New ClickFix attacks uncovered

Novel ClickFix phishing tactics have been employed in separate attack campaigns, reports The Hacker News. Threat actors injected WordPress sites' "functions.php" file with malicious code that remotely loads "porsasystem[.]com" domains, leading to ClickFix-style webpages that distribute malware, findings from a Sucuri analysis revealed. "Site visitors get injected content that was drive-by malware like fake Cloudflare verification," said Sucuri researcher Puja Srivastava.
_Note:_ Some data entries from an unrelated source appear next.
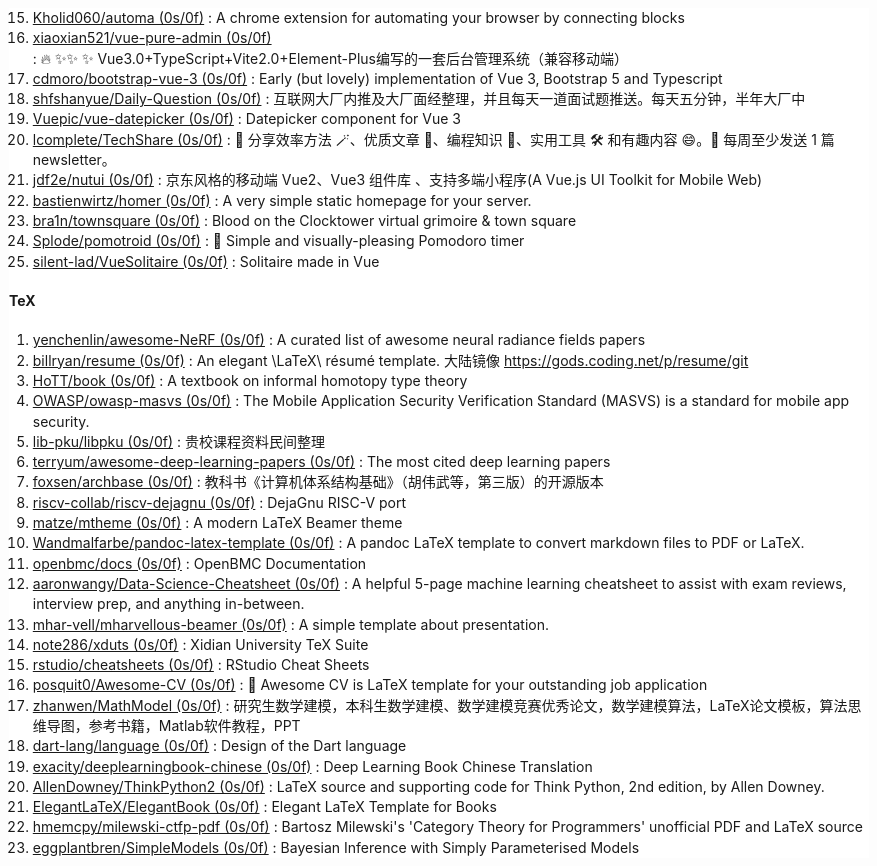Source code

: 15. [Kholid060/automa (0s/0f)](https://github.com/Kholid060/automa) : A chrome extension for automating your browser by connecting blocks
16. [xiaoxian521/vue-pure-admin (0s/0f)](https://github.com/xiaoxian521/vue-pure-admin) : 🔥 ✨✨ ✨ Vue3.0+TypeScript+Vite2.0+Element-Plus编写的一套后台管理系统（兼容移动端）
17. [cdmoro/bootstrap-vue-3 (0s/0f)](https://github.com/cdmoro/bootstrap-vue-3) : Early (but lovely) implementation of Vue 3, Bootstrap 5 and Typescript
18. [shfshanyue/Daily-Question (0s/0f)](https://github.com/shfshanyue/Daily-Question) : 互联网大厂内推及大厂面经整理，并且每天一道面试题推送。每天五分钟，半年大厂中
19. [Vuepic/vue-datepicker (0s/0f)](https://github.com/Vuepic/vue-datepicker) : Datepicker component for Vue 3
20. [lcomplete/TechShare (0s/0f)](https://github.com/lcomplete/TechShare) : 🌟 分享效率方法 🪄、优质文章 📑、编程知识 🎹、实用工具 🛠️ 和有趣内容 😄。💌 每周至少发送 1 篇 newsletter。
21. [jdf2e/nutui (0s/0f)](https://github.com/jdf2e/nutui) : 京东风格的移动端 Vue2、Vue3 组件库 、支持多端小程序(A Vue.js UI Toolkit for Mobile Web)
22. [bastienwirtz/homer (0s/0f)](https://github.com/bastienwirtz/homer) : A very simple static homepage for your server.
23. [bra1n/townsquare (0s/0f)](https://github.com/bra1n/townsquare) : Blood on the Clocktower virtual grimoire & town square
24. [Splode/pomotroid (0s/0f)](https://github.com/Splode/pomotroid) : 🍅 Simple and visually-pleasing Pomodoro timer
25. [silent-lad/VueSolitaire (0s/0f)](https://github.com/silent-lad/VueSolitaire) : Solitaire made in Vue

#### TeX
1. [yenchenlin/awesome-NeRF (0s/0f)](https://github.com/yenchenlin/awesome-NeRF) : A curated list of awesome neural radiance fields papers
2. [billryan/resume (0s/0f)](https://github.com/billryan/resume) : An elegant \LaTeX\ résumé template. 大陆镜像 https://gods.coding.net/p/resume/git
3. [HoTT/book (0s/0f)](https://github.com/HoTT/book) : A textbook on informal homotopy type theory
4. [OWASP/owasp-masvs (0s/0f)](https://github.com/OWASP/owasp-masvs) : The Mobile Application Security Verification Standard (MASVS) is a standard for mobile app security.
5. [lib-pku/libpku (0s/0f)](https://github.com/lib-pku/libpku) : 贵校课程资料民间整理
6. [terryum/awesome-deep-learning-papers (0s/0f)](https://github.com/terryum/awesome-deep-learning-papers) : The most cited deep learning papers
7. [foxsen/archbase (0s/0f)](https://github.com/foxsen/archbase) : 教科书《计算机体系结构基础》（胡伟武等，第三版）的开源版本
8. [riscv-collab/riscv-dejagnu (0s/0f)](https://github.com/riscv-collab/riscv-dejagnu) : DejaGnu RISC-V port
9. [matze/mtheme (0s/0f)](https://github.com/matze/mtheme) : A modern LaTeX Beamer theme
10. [Wandmalfarbe/pandoc-latex-template (0s/0f)](https://github.com/Wandmalfarbe/pandoc-latex-template) : A pandoc LaTeX template to convert markdown files to PDF or LaTeX.
11. [openbmc/docs (0s/0f)](https://github.com/openbmc/docs) : OpenBMC Documentation
12. [aaronwangy/Data-Science-Cheatsheet (0s/0f)](https://github.com/aaronwangy/Data-Science-Cheatsheet) : A helpful 5-page machine learning cheatsheet to assist with exam reviews, interview prep, and anything in-between.
13. [mhar-vell/mharvellous-beamer (0s/0f)](https://github.com/mhar-vell/mharvellous-beamer) : A simple template about presentation.
14. [note286/xduts (0s/0f)](https://github.com/note286/xduts) : Xidian University TeX Suite
15. [rstudio/cheatsheets (0s/0f)](https://github.com/rstudio/cheatsheets) : RStudio Cheat Sheets
16. [posquit0/Awesome-CV (0s/0f)](https://github.com/posquit0/Awesome-CV) : 📄 Awesome CV is LaTeX template for your outstanding job application
17. [zhanwen/MathModel (0s/0f)](https://github.com/zhanwen/MathModel) : 研究生数学建模，本科生数学建模、数学建模竞赛优秀论文，数学建模算法，LaTeX论文模板，算法思维导图，参考书籍，Matlab软件教程，PPT
18. [dart-lang/language (0s/0f)](https://github.com/dart-lang/language) : Design of the Dart language
19. [exacity/deeplearningbook-chinese (0s/0f)](https://github.com/exacity/deeplearningbook-chinese) : Deep Learning Book Chinese Translation
20. [AllenDowney/ThinkPython2 (0s/0f)](https://github.com/AllenDowney/ThinkPython2) : LaTeX source and supporting code for Think Python, 2nd edition, by Allen Downey.
21. [ElegantLaTeX/ElegantBook (0s/0f)](https://github.com/ElegantLaTeX/ElegantBook) : Elegant LaTeX Template for Books
22. [hmemcpy/milewski-ctfp-pdf (0s/0f)](https://github.com/hmemcpy/milewski-ctfp-pdf) : Bartosz Milewski's 'Category Theory for Programmers' unofficial PDF and LaTeX source
23. [eggplantbren/SimpleModels (0s/0f)](https://github.com/eggplantbren/SimpleModels) : Bayesian Inference with Simply Parameterised Models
Another report from Expel researchers showed the use of cache smuggling to facilitate more covert ClickFix attacks, with targets being lured into pasting a nefarious command in Windows File Explorer to run an obfuscated JPEG image-spoofing payload already cached by the browser upon phishing page landing. "The implications of this technique are concerning, as cache smuggling may offer a way to evade protections that would otherwise catch malicious files as they are downloaded and executed," noted Expel Principal Threat Researcher Marcus Hutchins. Such findings come as the new IUAM ClickFix Generator phishing kit was reported by Palo Alto Networks Unit 42 researchers to enable the creation of browser verification page-spoofing sites, which have already been used to deploy the Odyssey Stealer and DeerStealer payloads.